What you are asked to do:
Go over the data and copy out each line with "bandeja" in it.

Scene comparison data:
────────────────────────────────────────

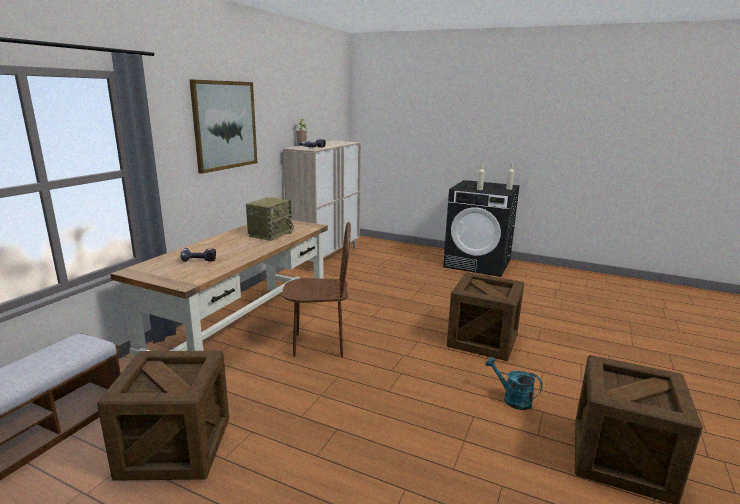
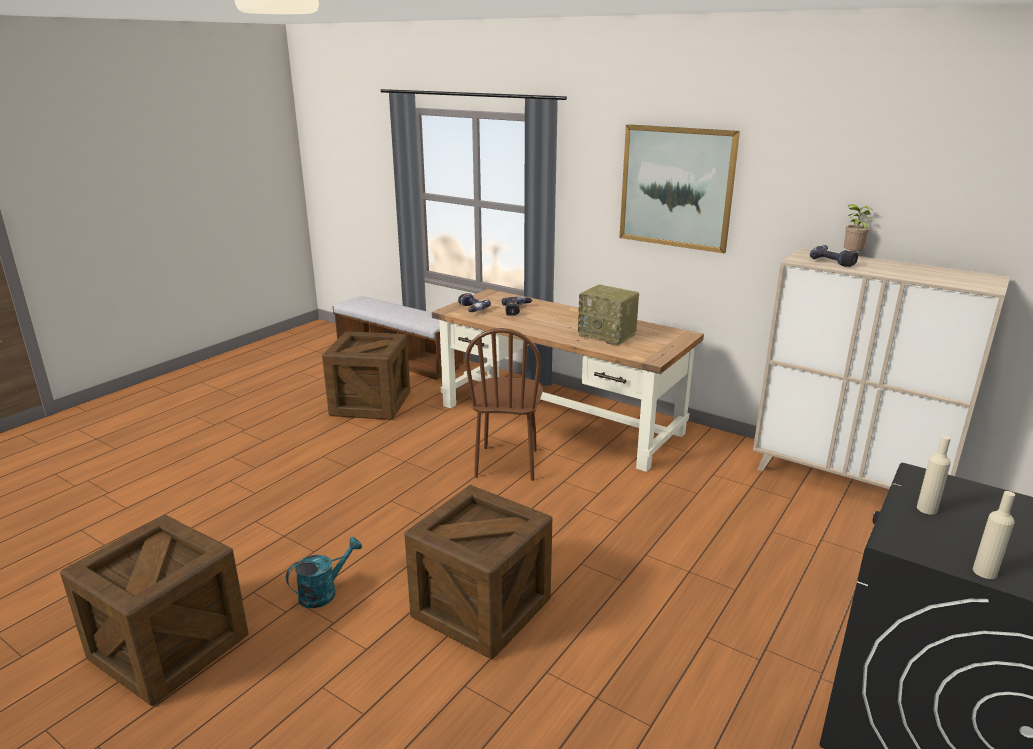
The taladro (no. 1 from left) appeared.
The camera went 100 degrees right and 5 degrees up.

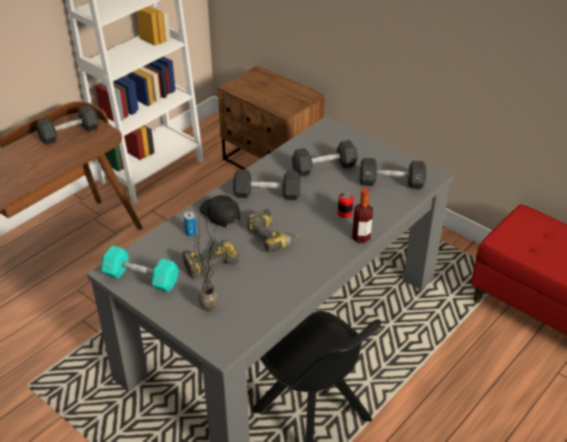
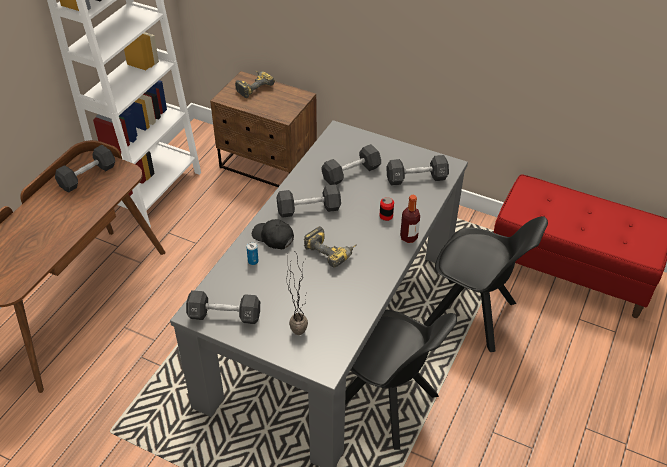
The taladro (no. 1 from left) moved.
The mancuerna/turquesa became the mancuerna/negro (no. 2 from left).
The silla/negro (no. 2 from left) appeared.
The camera went 15 degrees left and 5 degrees up.

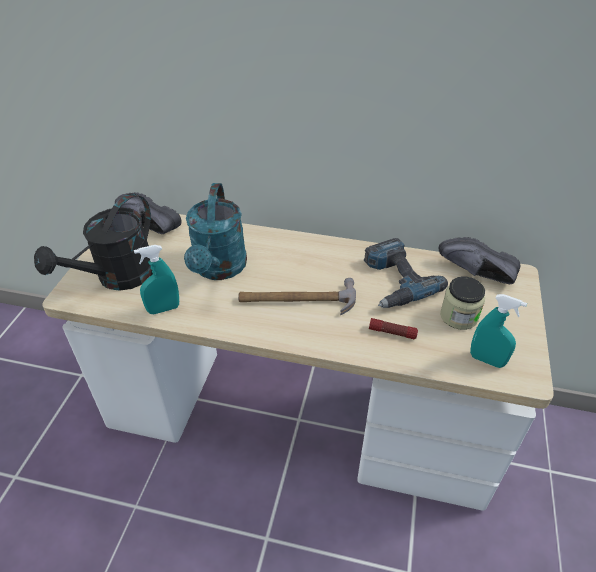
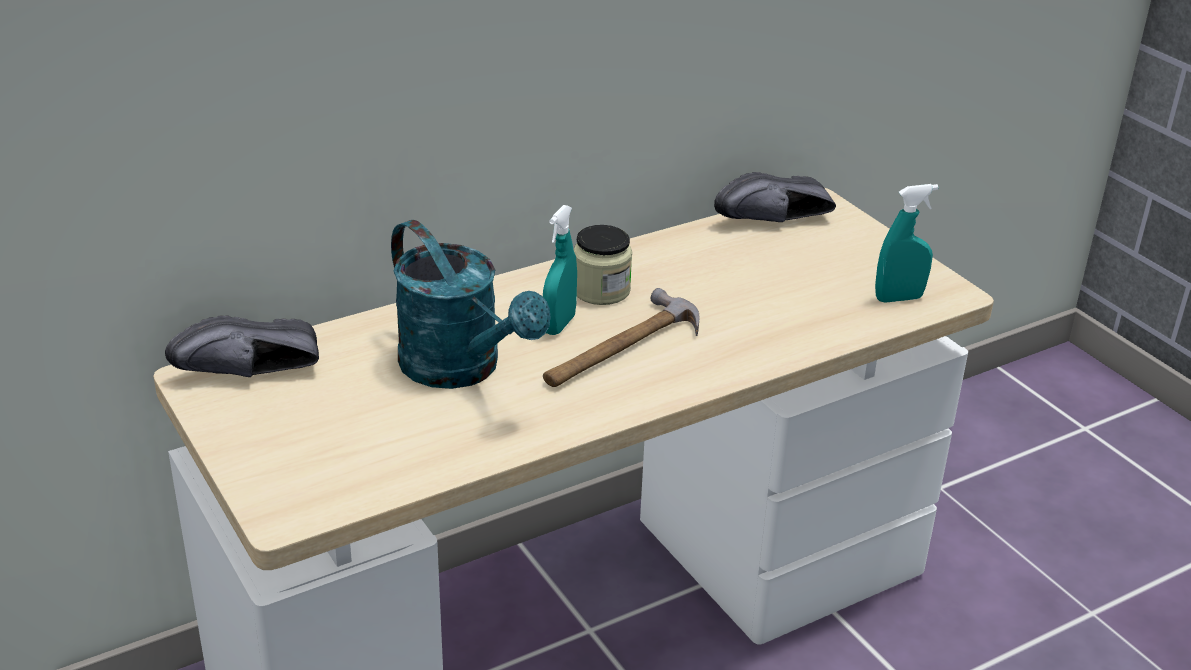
The regadera/negro disappeared.
The taladro disappeared.
The pulverizador/turquesa (no. 1 from left) moved.
The tarro moved.
The linterna disappeared.
The camera went 45 degrees left and 10 degrees down.

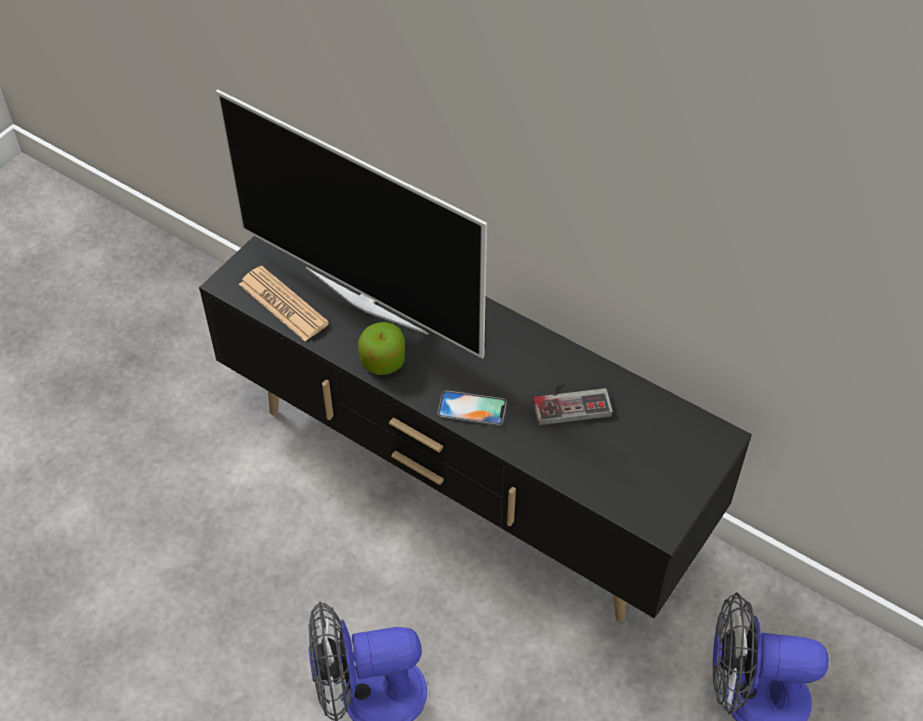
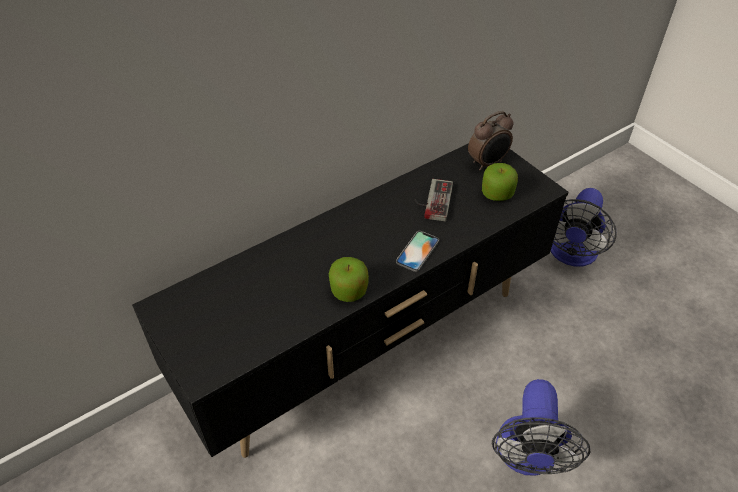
The televisor disappeared.
The periódico disappeared.
The despertador appeared.
The manzana (no. 2 from left) appeared.
The camera went 70 degrees left and 5 degrees down.

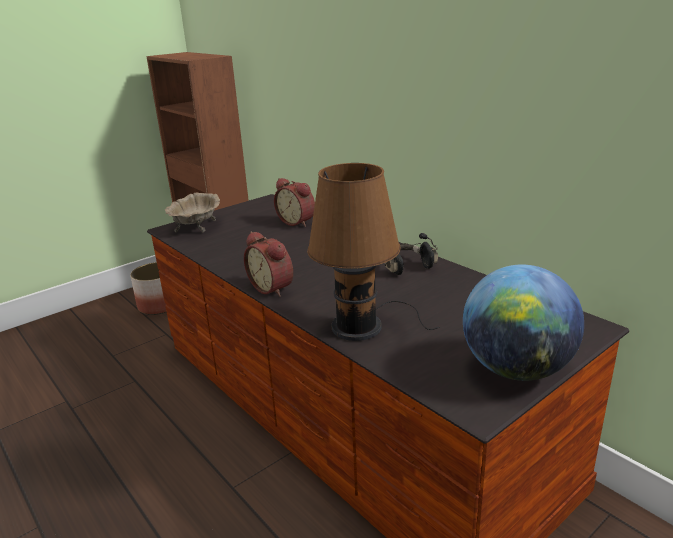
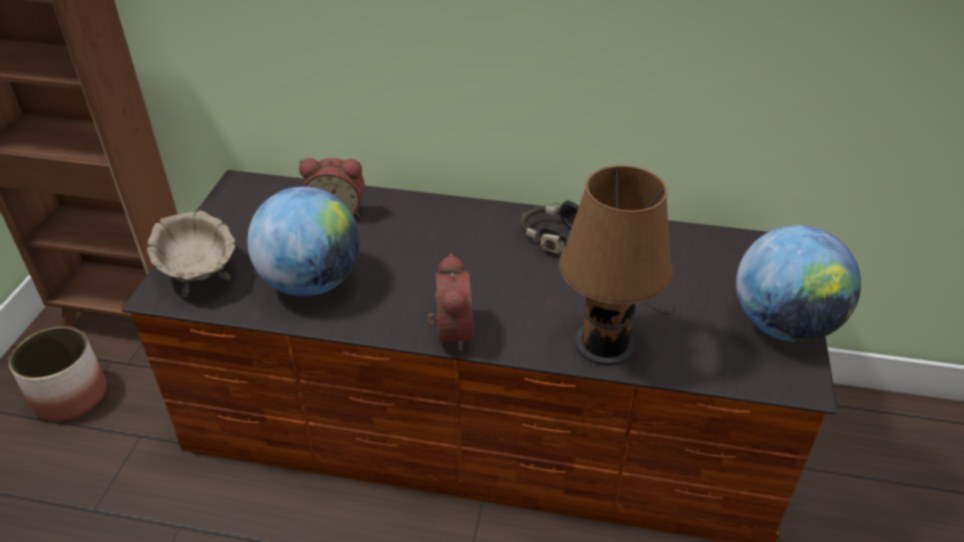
The despertador (no. 1 from left in the first image) turned 105 degrees counterclockwise.
The globo terráqueo (no. 1 from left) appeared.
The camera went 40 degrees left and 15 degrees up.

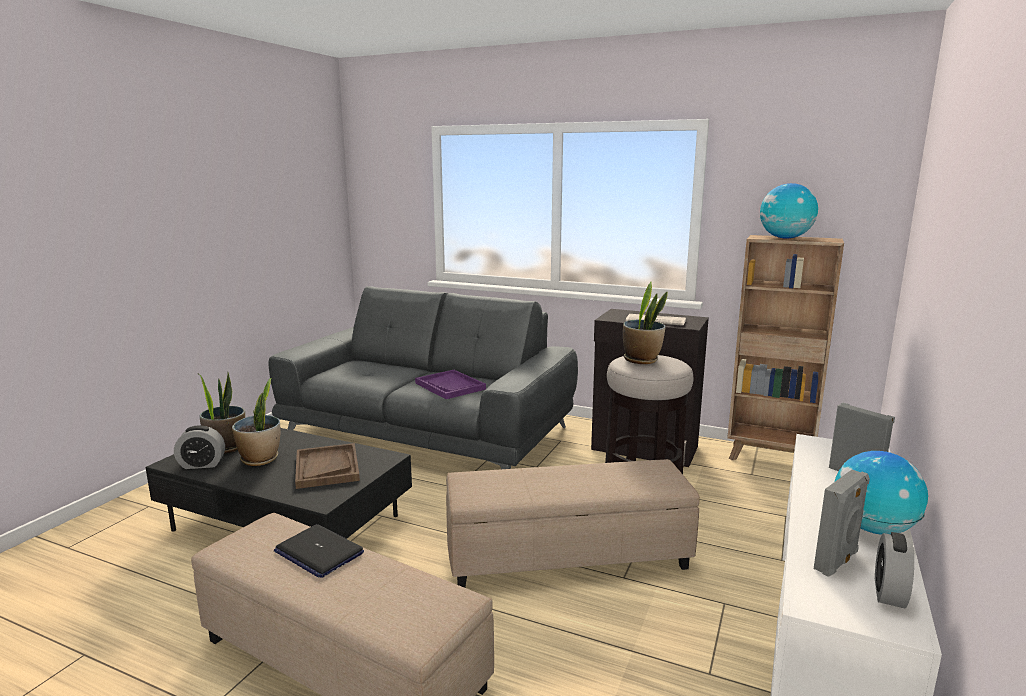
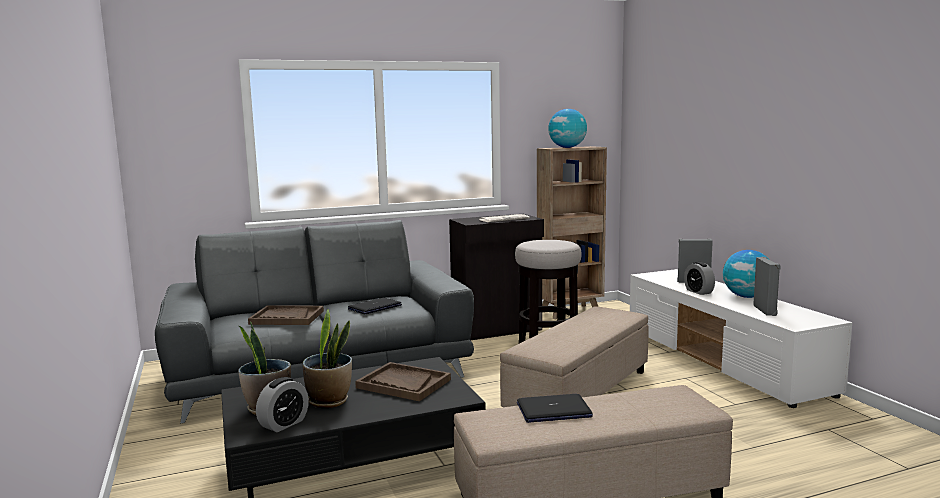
The planta en maceta (no. 3 from left) disappeared.
The bandeja/morado was replaced by the portátil (no. 1 from left).
The despertador (no. 2 from left) moved.
The bandeja/marrón (no. 1 from left) appeared.
The camera went 45 degrees left and 5 degrees down.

────────────────────────────────────────

Exercise result:
The bandeja/morado was replaced by the portátil (no. 1 from left).
The bandeja/marrón (no. 1 from left) appeared.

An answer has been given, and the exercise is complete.